I gaped. It was a double hit. She was Mother Teresa of Calcutta, the living saint. Why on earth was she here, at our door??? Wild speculation went through my mind. She might have come because we worked briefly with their order in Calcutta. Or maybe she had come because we had signed a petition saying their convent should be allowed to stay in Fitzroy because it did not attract undesirables, such "undesirables" being already in Fitzroy. But her words about my Mother did not fit these theories. And, thinking of her as my mother also just did not fit. Not that my Mother isn't a living saint; she just had seemed recently more like a living menace.

"Come in." I eventually managed to say. I escorted the two black ones down the corridor and sat them at the kitchen table.

"Would you want a cup of tea?"

"No thank you," Mother Teresa said, hands folded before her. "Our rule does not permit us to take refreshments on visits."

I abandoned them briefly to give Jackie the startling news. She bounded from bed. I threw on some more respectable clothes, grabbed baby Karina and went back to the kitchen. I dumped Karina in her lap - not dreaming she could be thinking that Karina was the forbidden fruit of a broken priestly vow.

Mother Teresa explained that my Mother had heard she was going to Australia for a Eucharistic Conference and had asked her to come to persuade me to do the right thing by the Church and Christ.

Well, we spent the next two hours explaining to her at our kitchen table that we felt we had a vocation to be together and that did not contradict my commitment to the priesthood. I told her that I felt called to both the priesthood and marriage and explained that in all this we had followed our conscience and been honest with the church. Meanwhile we were dying for our morning tea. We did not feel comfortable drinking when they were not.
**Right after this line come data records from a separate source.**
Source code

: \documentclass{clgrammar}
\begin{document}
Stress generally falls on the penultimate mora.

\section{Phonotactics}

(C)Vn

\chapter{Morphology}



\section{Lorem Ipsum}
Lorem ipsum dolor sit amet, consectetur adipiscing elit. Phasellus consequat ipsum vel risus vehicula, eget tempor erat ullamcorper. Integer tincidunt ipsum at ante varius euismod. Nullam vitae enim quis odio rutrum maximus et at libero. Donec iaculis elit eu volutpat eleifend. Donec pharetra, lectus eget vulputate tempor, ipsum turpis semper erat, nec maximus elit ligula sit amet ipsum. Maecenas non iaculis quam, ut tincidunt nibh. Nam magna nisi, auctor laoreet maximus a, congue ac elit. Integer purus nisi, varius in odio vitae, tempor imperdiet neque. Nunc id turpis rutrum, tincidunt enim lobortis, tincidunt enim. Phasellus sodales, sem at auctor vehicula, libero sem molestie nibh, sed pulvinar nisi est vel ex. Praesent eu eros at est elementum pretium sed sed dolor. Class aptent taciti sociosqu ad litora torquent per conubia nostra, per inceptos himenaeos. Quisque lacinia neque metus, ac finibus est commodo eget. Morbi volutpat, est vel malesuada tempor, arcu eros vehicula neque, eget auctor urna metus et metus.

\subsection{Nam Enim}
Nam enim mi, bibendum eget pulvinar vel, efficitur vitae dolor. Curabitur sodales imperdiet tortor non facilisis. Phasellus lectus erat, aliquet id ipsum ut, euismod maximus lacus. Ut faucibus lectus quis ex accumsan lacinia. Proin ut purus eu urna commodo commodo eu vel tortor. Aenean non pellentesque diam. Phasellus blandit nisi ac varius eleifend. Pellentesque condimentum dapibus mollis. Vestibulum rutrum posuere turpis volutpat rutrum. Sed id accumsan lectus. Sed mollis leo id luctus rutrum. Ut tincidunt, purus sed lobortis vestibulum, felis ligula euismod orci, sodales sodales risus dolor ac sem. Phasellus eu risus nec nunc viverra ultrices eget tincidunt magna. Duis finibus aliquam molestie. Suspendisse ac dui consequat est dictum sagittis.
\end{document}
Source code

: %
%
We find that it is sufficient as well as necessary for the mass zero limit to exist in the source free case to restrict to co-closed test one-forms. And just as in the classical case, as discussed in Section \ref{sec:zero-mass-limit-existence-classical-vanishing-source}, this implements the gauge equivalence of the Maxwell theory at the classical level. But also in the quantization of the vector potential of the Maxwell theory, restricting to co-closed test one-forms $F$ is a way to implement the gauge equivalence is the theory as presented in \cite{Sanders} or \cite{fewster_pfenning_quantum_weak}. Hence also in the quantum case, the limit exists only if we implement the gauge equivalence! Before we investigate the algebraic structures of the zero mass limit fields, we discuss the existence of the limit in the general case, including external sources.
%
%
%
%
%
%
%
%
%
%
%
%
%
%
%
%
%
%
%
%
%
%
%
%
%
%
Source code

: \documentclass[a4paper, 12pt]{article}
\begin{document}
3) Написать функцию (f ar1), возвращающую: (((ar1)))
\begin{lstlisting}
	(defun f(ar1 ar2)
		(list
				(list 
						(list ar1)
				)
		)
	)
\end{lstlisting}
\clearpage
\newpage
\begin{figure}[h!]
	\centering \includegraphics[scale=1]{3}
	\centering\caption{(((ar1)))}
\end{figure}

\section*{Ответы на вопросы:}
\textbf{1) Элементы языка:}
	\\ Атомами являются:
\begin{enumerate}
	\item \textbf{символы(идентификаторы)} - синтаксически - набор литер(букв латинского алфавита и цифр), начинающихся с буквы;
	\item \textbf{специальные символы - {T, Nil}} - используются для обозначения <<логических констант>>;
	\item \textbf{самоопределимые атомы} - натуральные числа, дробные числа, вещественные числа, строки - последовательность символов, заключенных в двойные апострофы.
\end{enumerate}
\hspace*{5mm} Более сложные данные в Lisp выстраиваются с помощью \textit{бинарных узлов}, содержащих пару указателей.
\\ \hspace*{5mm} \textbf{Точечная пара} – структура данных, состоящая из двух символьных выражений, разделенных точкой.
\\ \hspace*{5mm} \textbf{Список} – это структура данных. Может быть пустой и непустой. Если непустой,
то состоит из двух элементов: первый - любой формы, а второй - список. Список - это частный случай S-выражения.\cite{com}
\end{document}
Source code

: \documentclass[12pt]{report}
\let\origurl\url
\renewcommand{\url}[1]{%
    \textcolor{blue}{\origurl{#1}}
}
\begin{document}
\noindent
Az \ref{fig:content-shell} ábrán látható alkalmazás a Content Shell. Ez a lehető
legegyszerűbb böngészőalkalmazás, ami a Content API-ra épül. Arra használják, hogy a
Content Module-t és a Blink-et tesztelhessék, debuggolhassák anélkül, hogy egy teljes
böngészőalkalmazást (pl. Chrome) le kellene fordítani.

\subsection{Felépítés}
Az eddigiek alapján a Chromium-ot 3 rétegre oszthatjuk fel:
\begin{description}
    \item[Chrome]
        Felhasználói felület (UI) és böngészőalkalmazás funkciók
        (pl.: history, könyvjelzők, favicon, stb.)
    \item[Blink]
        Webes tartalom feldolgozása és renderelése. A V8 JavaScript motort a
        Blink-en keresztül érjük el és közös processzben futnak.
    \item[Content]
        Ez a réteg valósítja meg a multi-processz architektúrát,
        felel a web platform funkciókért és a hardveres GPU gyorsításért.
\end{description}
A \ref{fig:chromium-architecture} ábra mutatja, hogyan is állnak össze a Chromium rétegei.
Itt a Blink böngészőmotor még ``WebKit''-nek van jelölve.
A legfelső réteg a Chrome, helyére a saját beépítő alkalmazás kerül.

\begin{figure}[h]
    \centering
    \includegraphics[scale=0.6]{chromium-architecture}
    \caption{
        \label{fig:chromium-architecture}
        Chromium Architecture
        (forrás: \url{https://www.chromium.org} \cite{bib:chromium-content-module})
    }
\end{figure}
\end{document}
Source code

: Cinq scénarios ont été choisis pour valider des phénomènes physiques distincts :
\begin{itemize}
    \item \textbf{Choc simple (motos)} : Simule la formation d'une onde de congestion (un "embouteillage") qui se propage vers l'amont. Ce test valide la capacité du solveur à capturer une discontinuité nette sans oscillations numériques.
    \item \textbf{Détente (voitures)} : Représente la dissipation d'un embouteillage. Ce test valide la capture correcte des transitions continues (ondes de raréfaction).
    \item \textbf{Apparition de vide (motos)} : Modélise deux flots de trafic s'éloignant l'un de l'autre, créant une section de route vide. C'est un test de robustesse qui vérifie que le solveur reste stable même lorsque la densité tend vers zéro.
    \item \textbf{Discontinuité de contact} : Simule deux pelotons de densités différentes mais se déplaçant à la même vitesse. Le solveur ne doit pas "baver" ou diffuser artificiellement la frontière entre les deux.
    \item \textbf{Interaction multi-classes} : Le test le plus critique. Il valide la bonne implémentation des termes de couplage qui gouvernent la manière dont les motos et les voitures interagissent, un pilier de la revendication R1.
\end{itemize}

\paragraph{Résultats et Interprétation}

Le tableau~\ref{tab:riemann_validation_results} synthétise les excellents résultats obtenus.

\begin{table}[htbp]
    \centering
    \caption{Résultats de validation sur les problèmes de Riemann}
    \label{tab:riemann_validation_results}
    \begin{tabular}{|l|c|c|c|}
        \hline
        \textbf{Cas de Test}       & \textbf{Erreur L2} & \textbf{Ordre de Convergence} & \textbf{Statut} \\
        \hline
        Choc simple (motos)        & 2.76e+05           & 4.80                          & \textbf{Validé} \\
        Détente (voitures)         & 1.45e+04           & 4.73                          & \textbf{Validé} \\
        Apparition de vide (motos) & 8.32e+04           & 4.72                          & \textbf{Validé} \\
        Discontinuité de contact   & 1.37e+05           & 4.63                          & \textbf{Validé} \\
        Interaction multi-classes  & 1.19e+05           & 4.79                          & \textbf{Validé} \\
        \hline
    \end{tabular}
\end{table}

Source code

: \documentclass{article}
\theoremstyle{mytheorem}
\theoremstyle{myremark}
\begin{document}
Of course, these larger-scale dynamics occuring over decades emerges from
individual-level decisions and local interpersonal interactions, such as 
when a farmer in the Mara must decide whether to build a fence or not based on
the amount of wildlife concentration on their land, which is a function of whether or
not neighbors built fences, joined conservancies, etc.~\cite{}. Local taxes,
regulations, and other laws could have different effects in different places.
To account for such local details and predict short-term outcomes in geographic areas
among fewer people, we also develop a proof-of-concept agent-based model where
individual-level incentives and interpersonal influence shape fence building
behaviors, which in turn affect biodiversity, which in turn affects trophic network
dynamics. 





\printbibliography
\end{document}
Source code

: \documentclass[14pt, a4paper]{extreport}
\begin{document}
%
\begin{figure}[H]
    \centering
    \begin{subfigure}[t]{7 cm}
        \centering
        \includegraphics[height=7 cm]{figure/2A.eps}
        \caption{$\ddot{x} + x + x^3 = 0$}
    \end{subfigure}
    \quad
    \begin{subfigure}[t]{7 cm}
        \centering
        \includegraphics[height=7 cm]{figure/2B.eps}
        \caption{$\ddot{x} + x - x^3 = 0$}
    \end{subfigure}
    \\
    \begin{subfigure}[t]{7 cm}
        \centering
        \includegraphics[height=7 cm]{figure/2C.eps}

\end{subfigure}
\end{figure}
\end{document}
Well, eventually it seemed they understood that we had married in good conscience. They gave Karina back and we processed out to the front garden. But on the way to the garden gate, Mother Teresa turned and said "I am very sorry but I must say that, in my opinion, you are sinning in pride. You have set your own opinion against that of Holy Mother the Church".

And then, leaving us stunned, they diminished down the street. I still have the wooden chair she sat in. I am keeping it to sell its splinters as relics of this living saint!

and within a year -----

....It seemed that I had no control over the changes that were happening in me. It was as if my attempt to become a normal sexually active male had back-fired on me, that it had triggered my psyche and my body to move as rapidly as possible in the opposite direction.

We were both now having to cope by taking tranquillisers. We had come together with a strong sense of being fated to be together, of having a sacred work to do together. Was all this about to fall apart? I did not know what the future might bring.